An example of neither open nor closed set

$[0,1)$

It is not open because there is no $\epsilon > 0$ such that $(0-\epsilon,0+\epsilon) \subseteq [0,1)$.

It is not closed because $1$ is a limit point of the set which is not contained in it.

For a slightly more exotic example, the rationals, $\mathbb{Q}$.

They are not open because any interval about a rational point $r$, $(r-\epsilon,r+\epsilon)$, contains an irrational point.

They are not closed because every irrational point is the limit of a sequence of rational points. If $s$ is irrational, consider the sequence $\left\{ \dfrac{\lfloor10^n s\rfloor}{10^n} \right\}.$

Let $A = \{\frac{1}{n} : n \in \mathbb{N}\}$.

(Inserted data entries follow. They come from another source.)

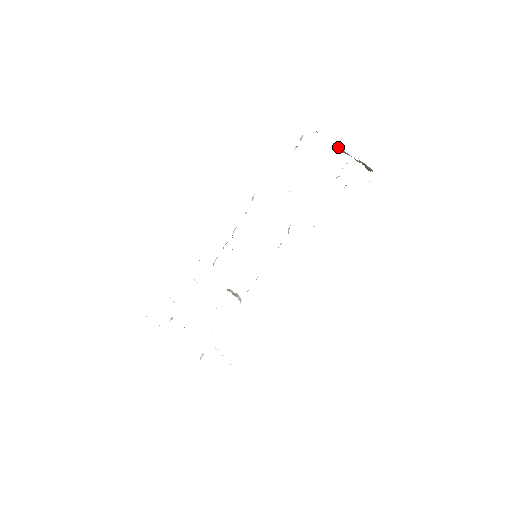
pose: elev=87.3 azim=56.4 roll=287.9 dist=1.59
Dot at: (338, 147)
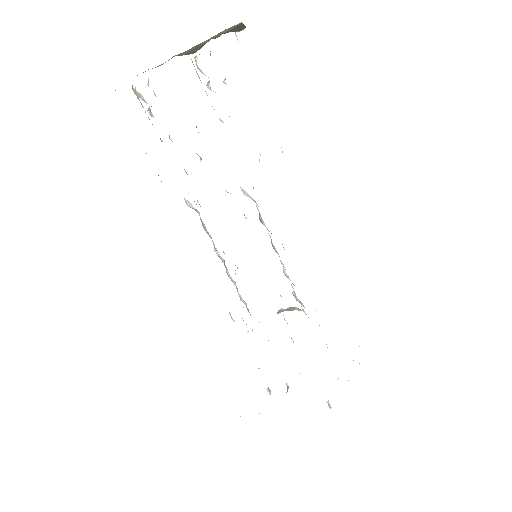
Dot at: occluded
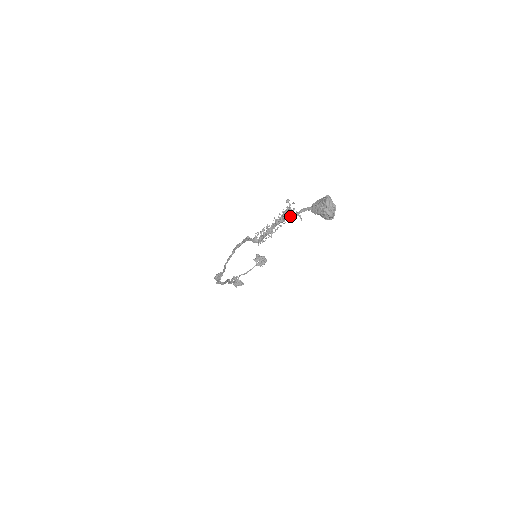
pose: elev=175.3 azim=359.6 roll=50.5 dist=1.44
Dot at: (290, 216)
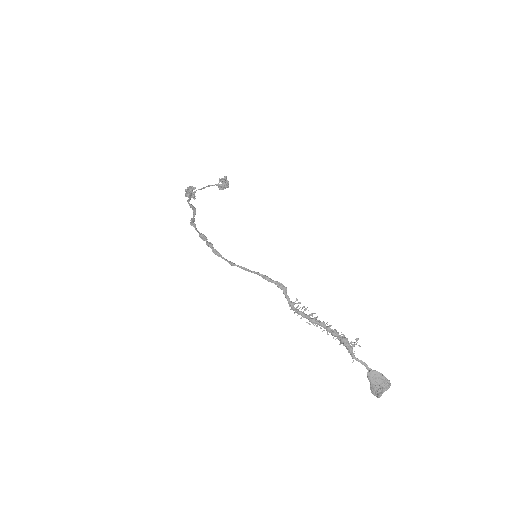
Dot at: (347, 348)
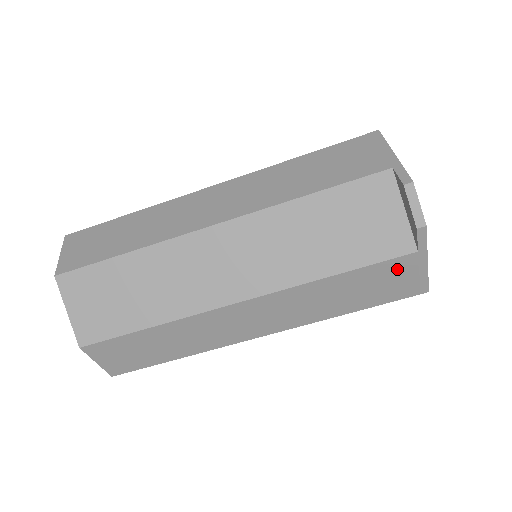
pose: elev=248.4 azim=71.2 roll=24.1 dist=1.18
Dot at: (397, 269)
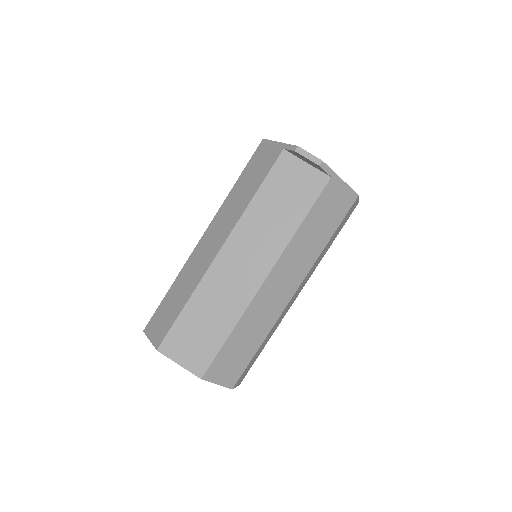
Dot at: (330, 195)
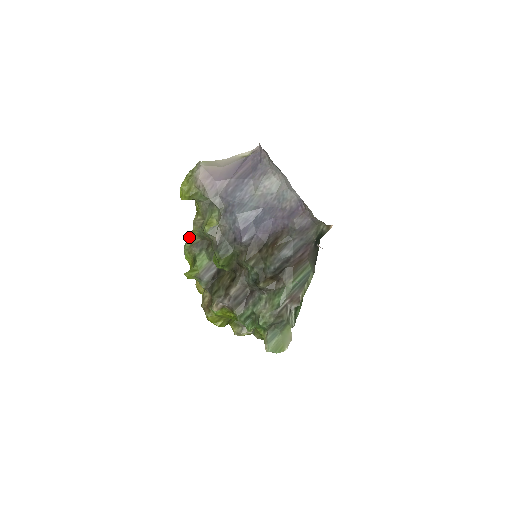
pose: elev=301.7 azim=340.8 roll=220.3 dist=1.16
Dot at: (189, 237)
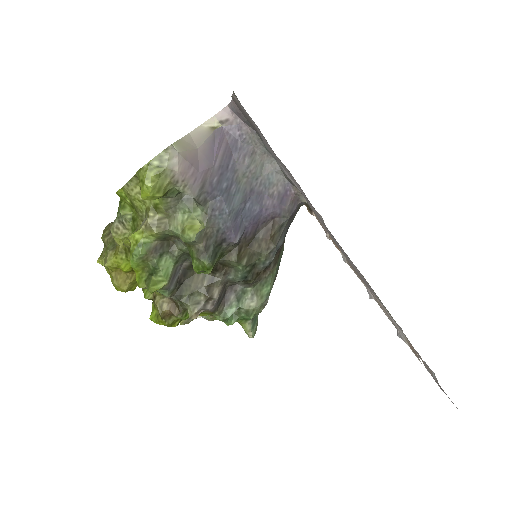
Dot at: (140, 241)
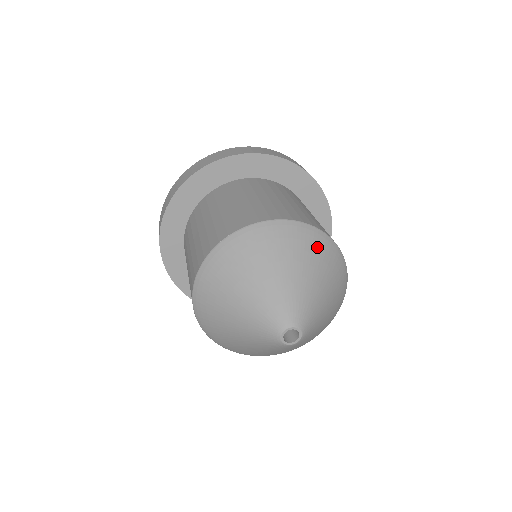
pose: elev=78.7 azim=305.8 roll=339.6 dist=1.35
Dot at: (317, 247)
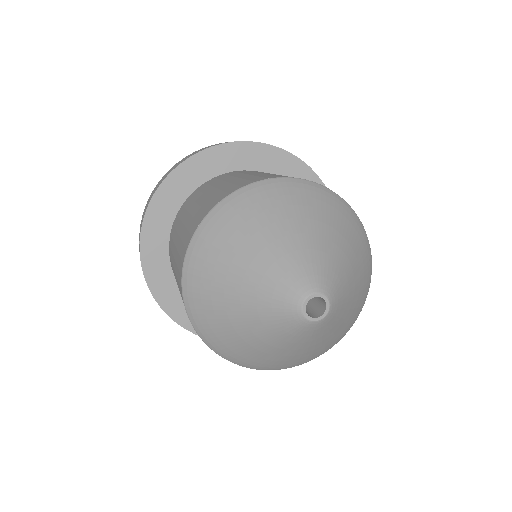
Dot at: (358, 235)
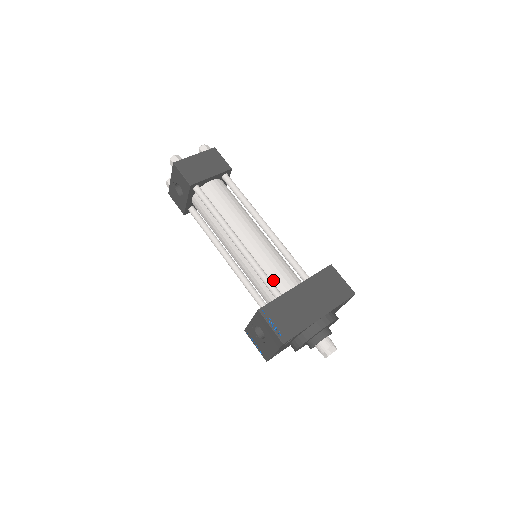
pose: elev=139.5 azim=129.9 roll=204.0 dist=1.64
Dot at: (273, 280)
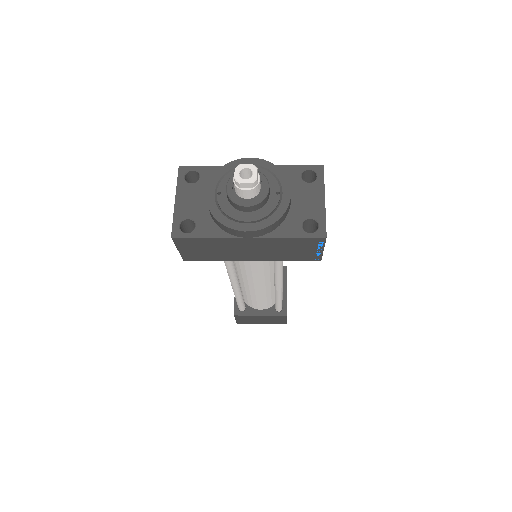
Dot at: occluded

$A$ is not closed since $0$ is a limit point of $A$, but $0 \notin A$.

$A$ is not open since every ball around any point contains a point in $\mathbb{R} - A$.

Take $\mathbb{R}$ with the finite complement topology - that is, the open sets are exactly those with finite complement. Then $[0,1]$ is neither open nor closed. It is not open since $\mathbb{R}\setminus [0,1]=(-\infty,0) \cup (1,\infty)$ is not finite, and it is not closed since its complement, $(-\infty,0) \cup (1,\infty)$, is not open, as just demonstrated.

The interval $\left ( 0,1 \right )$ as a subset of $\mathbb{R}^{2}$, that is $\left \{ \left ( x,0 \right ) \in \mathbb{R}^{2}: x \in \left ( 0,1 \right )\right \}$ is neither open nor closed because none of its points are interior points and $\left ( 1,0 \right )$ is a limit point not in the set.